Does this mean I, or any anthropologist, should never do research in a prison to start with? Of course it doesn’t. But it does mean that there are few ethical absolutes and what appears to be morally just at the moment can be frighteningly fluid. Would I make the same choice to shred my fieldnotes today? Probably not. Part of it is simply a matter of experience and confidence. I am at a stage in my career where feel if I made such a legal stand, my company would back me up. Also, I don’t overestimate how much stock people put in our work. The chances of the state actually going after the fieldnotes of a naive graduate student? Pretty unlikely in hindsight. But at the time, based on the life experience I had to that point, I did what I thought was ethically the best thing for my participants to protect them from any negative impact based on my work. Today, I think I could have given that protection without such extreme measures.

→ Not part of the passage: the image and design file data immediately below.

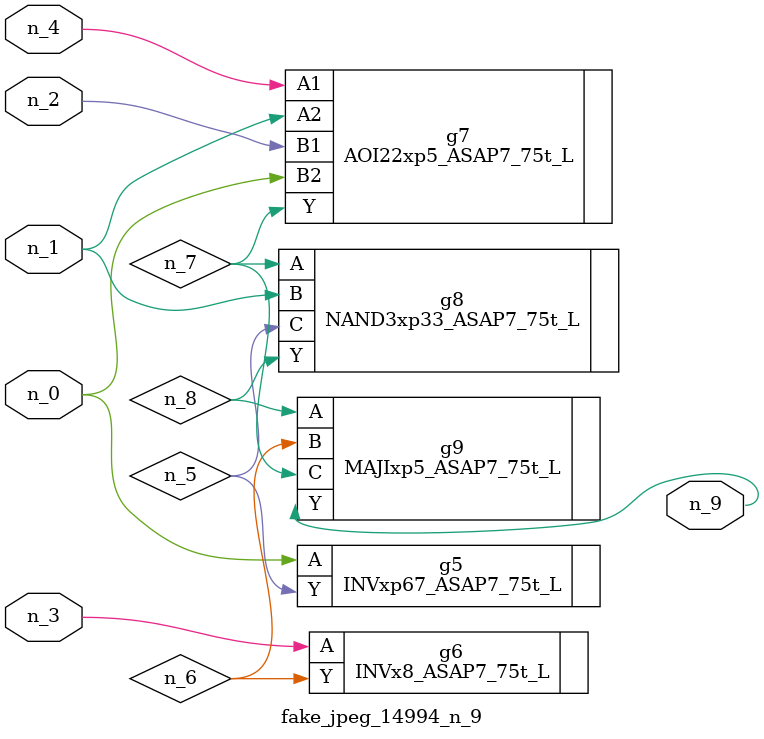
<source format=v>
module fake_jpeg_14994_n_9 (n_3, n_2, n_1, n_0, n_4, n_9);

input n_3;
input n_2;
input n_1;
input n_0;
input n_4;

output n_9;

wire n_8;
wire n_6;
wire n_5;
wire n_7;

INVxp67_ASAP7_75t_L g5 ( 
.A(n_0),
.Y(n_5)
);

INVx8_ASAP7_75t_L g6 ( 
.A(n_3),
.Y(n_6)
);

AOI22xp5_ASAP7_75t_L g7 ( 
.A1(n_4),
.A2(n_1),
.B1(n_2),
.B2(n_0),
.Y(n_7)
);

NAND3xp33_ASAP7_75t_L g8 ( 
.A(n_7),
.B(n_1),
.C(n_5),
.Y(n_8)
);

MAJIxp5_ASAP7_75t_L g9 ( 
.A(n_8),
.B(n_6),
.C(n_7),
.Y(n_9)
);


endmodule
</source>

In the next installment, are people working in the intelligence communities, or me for that matter, still anthropologists?
Dammit as I write this, it’s 4:19 in the 4th quarter and I am watching the New Orleans Saints get their collective asses handed to them by the Bears in the playoffs. I mean, you have to be a flinty-hearted bugger to not root for New Orleans this year. Sunday afternoons have always been suspect in my eyes, now I know why.
Blog Disclaimer. I will often go back to entries to make edits or clarify points. If I am changing my point of view, that will be a new entry.